Given task: Rewrite the items from the line containing "pose: elev=90.2 azim=225.3" through the end of the items, replacing "dist" with "distance" and leaving everything else unchanged.

Task data:
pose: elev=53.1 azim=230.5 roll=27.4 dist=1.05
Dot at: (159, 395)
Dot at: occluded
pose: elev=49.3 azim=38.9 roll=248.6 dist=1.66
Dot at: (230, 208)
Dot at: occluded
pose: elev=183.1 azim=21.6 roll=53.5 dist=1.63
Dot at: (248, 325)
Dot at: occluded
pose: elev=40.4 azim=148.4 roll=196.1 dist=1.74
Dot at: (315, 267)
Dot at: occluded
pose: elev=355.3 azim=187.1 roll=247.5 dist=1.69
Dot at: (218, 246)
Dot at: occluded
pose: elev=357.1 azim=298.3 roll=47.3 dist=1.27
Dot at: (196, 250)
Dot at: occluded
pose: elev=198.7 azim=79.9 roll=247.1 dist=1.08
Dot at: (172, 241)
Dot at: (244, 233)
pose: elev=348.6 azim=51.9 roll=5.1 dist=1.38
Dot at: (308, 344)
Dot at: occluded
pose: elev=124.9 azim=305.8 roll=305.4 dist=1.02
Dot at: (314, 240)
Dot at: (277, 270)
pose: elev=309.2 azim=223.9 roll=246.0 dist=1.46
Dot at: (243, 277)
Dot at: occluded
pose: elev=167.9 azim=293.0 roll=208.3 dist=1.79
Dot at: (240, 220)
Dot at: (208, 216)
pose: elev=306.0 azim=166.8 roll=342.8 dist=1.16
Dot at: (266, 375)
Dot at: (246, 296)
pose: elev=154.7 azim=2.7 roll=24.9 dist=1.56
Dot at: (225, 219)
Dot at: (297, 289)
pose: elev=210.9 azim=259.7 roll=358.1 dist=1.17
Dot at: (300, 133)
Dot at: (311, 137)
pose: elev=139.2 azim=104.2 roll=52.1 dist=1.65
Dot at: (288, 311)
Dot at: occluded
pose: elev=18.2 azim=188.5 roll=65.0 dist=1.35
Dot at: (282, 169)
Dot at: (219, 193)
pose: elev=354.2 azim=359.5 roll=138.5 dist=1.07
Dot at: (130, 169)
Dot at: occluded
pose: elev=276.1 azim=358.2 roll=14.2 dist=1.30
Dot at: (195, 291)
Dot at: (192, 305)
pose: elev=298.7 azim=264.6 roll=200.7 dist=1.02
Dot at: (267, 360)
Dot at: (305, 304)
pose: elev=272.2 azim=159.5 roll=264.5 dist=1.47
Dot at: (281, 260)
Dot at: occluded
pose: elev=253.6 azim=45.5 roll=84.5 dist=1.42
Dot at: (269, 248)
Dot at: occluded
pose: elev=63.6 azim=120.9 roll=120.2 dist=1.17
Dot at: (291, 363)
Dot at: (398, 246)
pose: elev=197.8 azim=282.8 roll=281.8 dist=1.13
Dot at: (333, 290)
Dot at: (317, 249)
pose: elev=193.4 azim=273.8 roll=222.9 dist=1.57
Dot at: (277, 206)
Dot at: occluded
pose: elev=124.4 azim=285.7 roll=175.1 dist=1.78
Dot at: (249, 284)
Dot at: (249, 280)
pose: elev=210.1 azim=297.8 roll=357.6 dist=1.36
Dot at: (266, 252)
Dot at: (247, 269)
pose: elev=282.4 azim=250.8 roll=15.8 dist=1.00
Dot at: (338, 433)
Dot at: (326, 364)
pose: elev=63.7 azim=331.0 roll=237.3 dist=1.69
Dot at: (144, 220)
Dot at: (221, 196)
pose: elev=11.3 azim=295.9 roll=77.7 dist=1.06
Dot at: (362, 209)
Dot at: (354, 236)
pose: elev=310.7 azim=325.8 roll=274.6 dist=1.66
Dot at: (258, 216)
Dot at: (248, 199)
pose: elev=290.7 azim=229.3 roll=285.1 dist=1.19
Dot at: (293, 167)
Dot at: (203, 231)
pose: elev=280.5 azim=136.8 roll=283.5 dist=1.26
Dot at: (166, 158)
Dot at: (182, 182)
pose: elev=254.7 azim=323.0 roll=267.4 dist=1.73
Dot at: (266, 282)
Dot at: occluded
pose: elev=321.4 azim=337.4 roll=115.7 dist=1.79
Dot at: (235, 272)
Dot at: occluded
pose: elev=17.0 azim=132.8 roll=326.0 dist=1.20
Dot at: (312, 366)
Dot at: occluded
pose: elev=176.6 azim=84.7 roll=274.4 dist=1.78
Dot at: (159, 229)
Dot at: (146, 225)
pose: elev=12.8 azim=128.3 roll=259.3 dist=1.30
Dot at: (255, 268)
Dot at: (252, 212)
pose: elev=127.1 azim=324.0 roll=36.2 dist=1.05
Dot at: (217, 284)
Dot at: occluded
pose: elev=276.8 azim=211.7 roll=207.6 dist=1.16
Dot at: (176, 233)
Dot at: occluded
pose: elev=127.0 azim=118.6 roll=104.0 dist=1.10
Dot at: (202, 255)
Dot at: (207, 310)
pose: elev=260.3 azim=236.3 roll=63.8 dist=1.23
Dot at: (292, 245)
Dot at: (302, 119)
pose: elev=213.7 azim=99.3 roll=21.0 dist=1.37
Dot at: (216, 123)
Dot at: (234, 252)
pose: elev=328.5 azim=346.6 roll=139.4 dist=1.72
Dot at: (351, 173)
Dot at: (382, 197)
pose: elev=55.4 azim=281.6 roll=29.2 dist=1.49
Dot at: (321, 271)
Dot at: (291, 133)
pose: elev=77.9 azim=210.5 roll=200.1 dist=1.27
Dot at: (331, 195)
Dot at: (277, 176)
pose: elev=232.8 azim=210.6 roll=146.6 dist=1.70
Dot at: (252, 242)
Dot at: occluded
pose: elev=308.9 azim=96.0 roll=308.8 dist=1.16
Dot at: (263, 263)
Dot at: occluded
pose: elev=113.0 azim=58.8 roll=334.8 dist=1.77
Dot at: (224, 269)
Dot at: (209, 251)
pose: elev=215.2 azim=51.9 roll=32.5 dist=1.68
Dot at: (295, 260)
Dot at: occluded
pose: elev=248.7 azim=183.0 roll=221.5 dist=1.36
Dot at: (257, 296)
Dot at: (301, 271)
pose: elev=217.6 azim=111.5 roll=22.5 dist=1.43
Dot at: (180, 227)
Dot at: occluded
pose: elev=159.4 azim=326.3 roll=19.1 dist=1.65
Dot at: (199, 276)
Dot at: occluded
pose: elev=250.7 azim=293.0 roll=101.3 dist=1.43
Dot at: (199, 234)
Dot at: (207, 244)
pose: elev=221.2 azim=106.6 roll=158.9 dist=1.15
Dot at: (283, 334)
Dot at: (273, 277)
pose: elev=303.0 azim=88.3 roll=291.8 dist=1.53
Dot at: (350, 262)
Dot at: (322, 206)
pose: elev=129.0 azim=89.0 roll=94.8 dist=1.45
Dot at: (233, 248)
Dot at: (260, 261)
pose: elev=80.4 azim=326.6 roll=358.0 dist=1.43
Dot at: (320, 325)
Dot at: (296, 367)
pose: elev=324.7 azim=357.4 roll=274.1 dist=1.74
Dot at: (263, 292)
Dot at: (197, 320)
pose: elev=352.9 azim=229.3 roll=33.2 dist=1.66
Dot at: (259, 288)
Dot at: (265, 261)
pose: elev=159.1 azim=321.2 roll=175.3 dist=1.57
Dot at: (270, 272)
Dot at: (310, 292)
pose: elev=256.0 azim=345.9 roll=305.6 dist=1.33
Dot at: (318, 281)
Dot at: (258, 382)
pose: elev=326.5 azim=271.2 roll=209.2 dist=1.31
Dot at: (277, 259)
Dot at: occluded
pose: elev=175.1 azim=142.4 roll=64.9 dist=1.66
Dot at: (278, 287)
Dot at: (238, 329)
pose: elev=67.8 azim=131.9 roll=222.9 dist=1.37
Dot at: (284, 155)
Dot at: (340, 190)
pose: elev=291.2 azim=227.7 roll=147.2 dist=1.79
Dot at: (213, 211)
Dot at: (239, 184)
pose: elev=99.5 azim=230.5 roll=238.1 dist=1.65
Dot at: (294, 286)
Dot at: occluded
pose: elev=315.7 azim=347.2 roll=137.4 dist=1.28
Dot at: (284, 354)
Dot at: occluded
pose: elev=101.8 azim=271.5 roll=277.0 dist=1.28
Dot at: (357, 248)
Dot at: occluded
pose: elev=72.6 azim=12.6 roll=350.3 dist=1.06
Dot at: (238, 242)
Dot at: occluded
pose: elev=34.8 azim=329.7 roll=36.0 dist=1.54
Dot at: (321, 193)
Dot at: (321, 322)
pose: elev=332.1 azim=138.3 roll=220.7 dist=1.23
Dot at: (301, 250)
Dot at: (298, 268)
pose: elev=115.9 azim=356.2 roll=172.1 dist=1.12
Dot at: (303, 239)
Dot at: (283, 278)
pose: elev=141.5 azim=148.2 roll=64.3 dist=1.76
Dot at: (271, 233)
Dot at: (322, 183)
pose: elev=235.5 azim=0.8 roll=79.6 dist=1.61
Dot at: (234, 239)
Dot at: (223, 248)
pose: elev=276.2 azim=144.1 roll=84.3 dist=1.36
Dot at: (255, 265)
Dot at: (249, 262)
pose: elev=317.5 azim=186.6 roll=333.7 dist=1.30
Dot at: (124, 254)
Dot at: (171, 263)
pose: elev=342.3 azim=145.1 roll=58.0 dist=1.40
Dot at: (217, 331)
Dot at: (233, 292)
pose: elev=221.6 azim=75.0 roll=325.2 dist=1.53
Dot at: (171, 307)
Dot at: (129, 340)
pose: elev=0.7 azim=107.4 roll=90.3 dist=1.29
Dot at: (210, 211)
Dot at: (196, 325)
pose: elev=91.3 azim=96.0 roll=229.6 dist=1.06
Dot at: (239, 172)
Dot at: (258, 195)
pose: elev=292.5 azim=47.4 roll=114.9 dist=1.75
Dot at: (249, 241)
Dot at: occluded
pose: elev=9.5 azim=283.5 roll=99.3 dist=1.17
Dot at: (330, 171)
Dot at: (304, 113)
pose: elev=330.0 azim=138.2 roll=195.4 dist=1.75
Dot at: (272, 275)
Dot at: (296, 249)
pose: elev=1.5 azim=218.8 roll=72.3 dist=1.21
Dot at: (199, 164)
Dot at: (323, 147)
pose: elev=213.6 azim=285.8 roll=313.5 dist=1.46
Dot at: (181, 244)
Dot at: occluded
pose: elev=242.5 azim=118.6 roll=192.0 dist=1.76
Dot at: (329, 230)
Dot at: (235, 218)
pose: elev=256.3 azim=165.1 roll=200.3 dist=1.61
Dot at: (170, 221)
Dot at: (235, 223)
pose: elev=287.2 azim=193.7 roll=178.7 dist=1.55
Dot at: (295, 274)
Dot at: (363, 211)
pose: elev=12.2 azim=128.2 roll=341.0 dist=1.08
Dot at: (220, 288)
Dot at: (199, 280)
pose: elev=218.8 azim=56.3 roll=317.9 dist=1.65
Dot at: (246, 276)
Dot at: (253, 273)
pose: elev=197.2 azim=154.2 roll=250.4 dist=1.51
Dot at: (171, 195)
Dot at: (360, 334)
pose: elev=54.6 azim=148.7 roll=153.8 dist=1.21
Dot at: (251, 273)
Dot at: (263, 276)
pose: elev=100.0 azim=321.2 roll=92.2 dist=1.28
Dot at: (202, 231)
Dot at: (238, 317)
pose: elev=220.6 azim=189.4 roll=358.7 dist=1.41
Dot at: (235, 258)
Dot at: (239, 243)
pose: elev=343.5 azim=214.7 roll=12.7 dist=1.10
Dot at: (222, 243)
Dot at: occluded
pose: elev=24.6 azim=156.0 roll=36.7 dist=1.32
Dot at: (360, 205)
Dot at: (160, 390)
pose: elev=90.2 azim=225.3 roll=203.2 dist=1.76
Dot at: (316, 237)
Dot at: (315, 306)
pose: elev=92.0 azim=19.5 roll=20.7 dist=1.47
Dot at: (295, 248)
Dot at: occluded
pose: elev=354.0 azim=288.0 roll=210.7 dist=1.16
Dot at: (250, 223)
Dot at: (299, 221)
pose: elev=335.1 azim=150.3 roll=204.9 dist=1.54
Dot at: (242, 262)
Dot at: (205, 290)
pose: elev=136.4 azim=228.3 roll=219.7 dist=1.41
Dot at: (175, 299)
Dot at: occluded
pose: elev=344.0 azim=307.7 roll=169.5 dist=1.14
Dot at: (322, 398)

Task response:
pose: elev=90.2 azim=225.3 roll=203.2 distance=1.76
Dot at: (316, 237)
Dot at: (315, 306)
pose: elev=92.0 azim=19.5 roll=20.7 distance=1.47
Dot at: (295, 248)
Dot at: occluded
pose: elev=354.0 azim=288.0 roll=210.7 distance=1.16
Dot at: (250, 223)
Dot at: (299, 221)
pose: elev=335.1 azim=150.3 roll=204.9 distance=1.54
Dot at: (242, 262)
Dot at: (205, 290)
pose: elev=136.4 azim=228.3 roll=219.7 distance=1.41
Dot at: (175, 299)
Dot at: occluded
pose: elev=344.0 azim=307.7 roll=169.5 distance=1.14
Dot at: (322, 398)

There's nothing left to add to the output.